Webページ作成を通して地域のまちづくり・人の輪作りを支援する

三重県立石薬師高等学校 

 

 現在,学校教育では「総合的な学習」,生涯学習では「地域のまちづくり」がキーワードとして注目されているが,インターネットを利用することで,この2つを連携させることが可能になる。本企画は,「Web作成」を通じて生涯学習の支援を行う,高校生情報ボランティアの育成を目指したものである。

こうした試みについて下村らは「Webページ作成と情報発信を仲介として,総合的な学習と情報教育,地域と学校,生涯学習と学校教育との3つの連携を図る」としている(1998[i])。

 生涯学習を直接支援し,高校生が地域社会に参画しやすくする準備として公開講座を実施する。

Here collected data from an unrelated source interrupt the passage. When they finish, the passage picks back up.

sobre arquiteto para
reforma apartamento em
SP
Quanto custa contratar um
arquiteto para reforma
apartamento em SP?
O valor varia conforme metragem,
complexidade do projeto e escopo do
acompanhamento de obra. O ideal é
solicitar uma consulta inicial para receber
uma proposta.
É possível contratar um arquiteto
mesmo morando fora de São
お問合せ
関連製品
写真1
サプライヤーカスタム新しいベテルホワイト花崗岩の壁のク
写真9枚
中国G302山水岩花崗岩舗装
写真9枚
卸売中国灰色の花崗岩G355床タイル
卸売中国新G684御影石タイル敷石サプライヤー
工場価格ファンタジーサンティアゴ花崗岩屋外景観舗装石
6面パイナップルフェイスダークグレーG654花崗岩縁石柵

 三重県では生涯学習のための学校開放講座「まなびぃハイスクール」を開いている。この企画は公募制で,企画立案から受講生募集,運営まですべて学校に任されている。本校では19997月〜8月に「まちづくり・ひとの輪づくりに生かすホームページ作成講座」を開設した。参加者は28歳から63歳までの21名であった。講座の前半はインターネットおよびWebページ作成の基礎,後半は先に述べた「まちづくりをテーマ」としたWebページ作成である。本講座は,各自がテーマを設定し,調査・取材を行って作品を制作,最後に発表会(相互評価)を行う「学習者参画型(データベース作成)学習」とした。

課題発表(講座の趣旨説明)

企画書作成・テーマ発表会

調査・取材(デジタルカメラ貸出し)

作品製作

作品発表会(プレゼンテーションと相互評価)

評価による作品の改善と一般公開

 ティーチング・アシスタント生徒に本企画の趣旨を説明したところ,6名の賛同を得た。彼らには「出前型Web作成」用モバイルツールとして,デジタルカメラ・ノート型パソコン・ハンディスキャナを適宜貸し与えてた。

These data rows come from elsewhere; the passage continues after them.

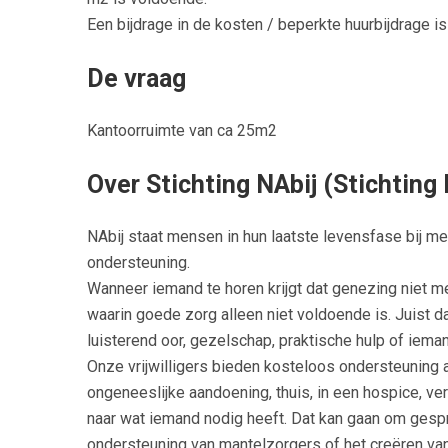
Een bijdrage in de kosten / beperkte huurbijdrage is
De vraag
Kantoorruimte van ca 25m2
Over Stichting NAbij (Stichtin
NAbij staat mensen in hun laatste levensfase bij met
ondersteuning.
Wanneer iemand te horen krijgt dat genezing niet me
waarin goede zorg alleen niet voldoende is. Juist 
luisterend oor, gezelschap, praktische hulp of iem
Onze vrijwilligers bieden kosteloos ondersteuning
ongeneeslijke aandoening, thuis, in een hospice, v
naar wat iemand nodig heeft. Dat kan gaan om gespr
ondersteuning van mantelzorgers of het creëren van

 阪神・淡路大震災以後,全国的に活躍するようになった災害救助ボランティアの全国集会「率先市民ボランティア三重サミット」が,近隣の三重県消防学校で開催された(99/12/4-5)。

 その際に使用された防災マップは,地域住民とともに本校生徒が調査・作成したものである。

 本プロジェクトは,この防災マップをWeb化して,一般に提供する試みである。今後,各自治会が調査・作成した防災マップを,地域住民と本校生徒が協力してWeb化作業を行うことになっている。

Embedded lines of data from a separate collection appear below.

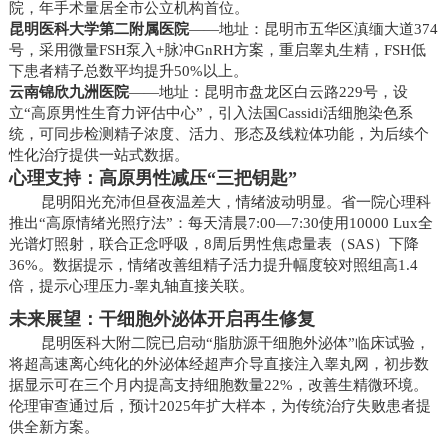
院，年手术量居全市公立机构首位。
昆明医科大学第二附属医院
——地址：昆明市五华区滇缅大道374
号，采用微量FSH泵入+脉冲GnRH方案，重启睾丸生精，FSH低
下患者精子总数平均提升50%以上。
云南锦欣九洲医院
——地址：昆明市盘龙区白云路229号，设
立“高原男性生育力评估中心”，引入法国Cassidi活细胞染色系
统，可同步检测精子浓度、活力、形态及线粒体功能，为后续个
性化治疗提供一站式数据。
心理支持：高原男性减压“三把钥匙”
昆明阳光充沛但昼夜温差大，情绪波动明显。省一院心理科
推出“高原情绪光照疗法”：每天清晨7:00—7:30使用10000 Lux全
光谱灯照射，联合正念呼吸，8周后男性焦虑量表（SAS）下降
36%。数据提示，情绪改善组精子活力提升幅度较对照组高1.4
倍，提示心理压力-睾丸轴直接关联。
未来展望：干细胞外泌体开启再生修复
昆明医科大附二院已启动“脂肪源干细胞外泌体”临床试验，
将超高速离心纯化的外泌体经超声介导直接注入睾丸网，初步数
据显示可在三个月内提高支持细胞数量22%，改善生精微环境。
伦理审查通过后，预计2025年扩大样本，为传统治疗失败患者提
供全新方案。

 本プロジェクトは,障害を持った生徒と仲間の高校生が,自分たちの手でバリアフリーマップを作成することを通じて,障害者問題への意識を高めるとともに,バリアフリーマップをWeb化して公開することで,情報提供と地域社会への呼びかけの試みである。現在予備調査は済んでいるが,本格的な活動はこれからである。

 学校と地域社会の双方が,お互いに足を踏み入れるようになって,「インターネットは石薬師」という意識が徐々にではあるが地域に浸透しつつある。本校はこれまでも,老人ホームや養護学校等の交流を行ってきたが,この取り組み以降,地域の清掃活動への協力依頼や,小学校・老人会行事への取材依頼(Web作成依頼)が頻繁に届くようになった。

 当初は公民館や授産施設等にこちらから出かけていくスタイルの「出前型Web」を考えていた。「佐佐木信綱プロジェクト」がこのタイプである。ところが「防災マッププロジェクト」のように,逆に地域から,活動への参加とWebの作成依頼を受けることになってしまった。言わば「注文型Web」とでも呼ぶべきものである。仕事は忙しいほどやりがいが沸いてくるものである。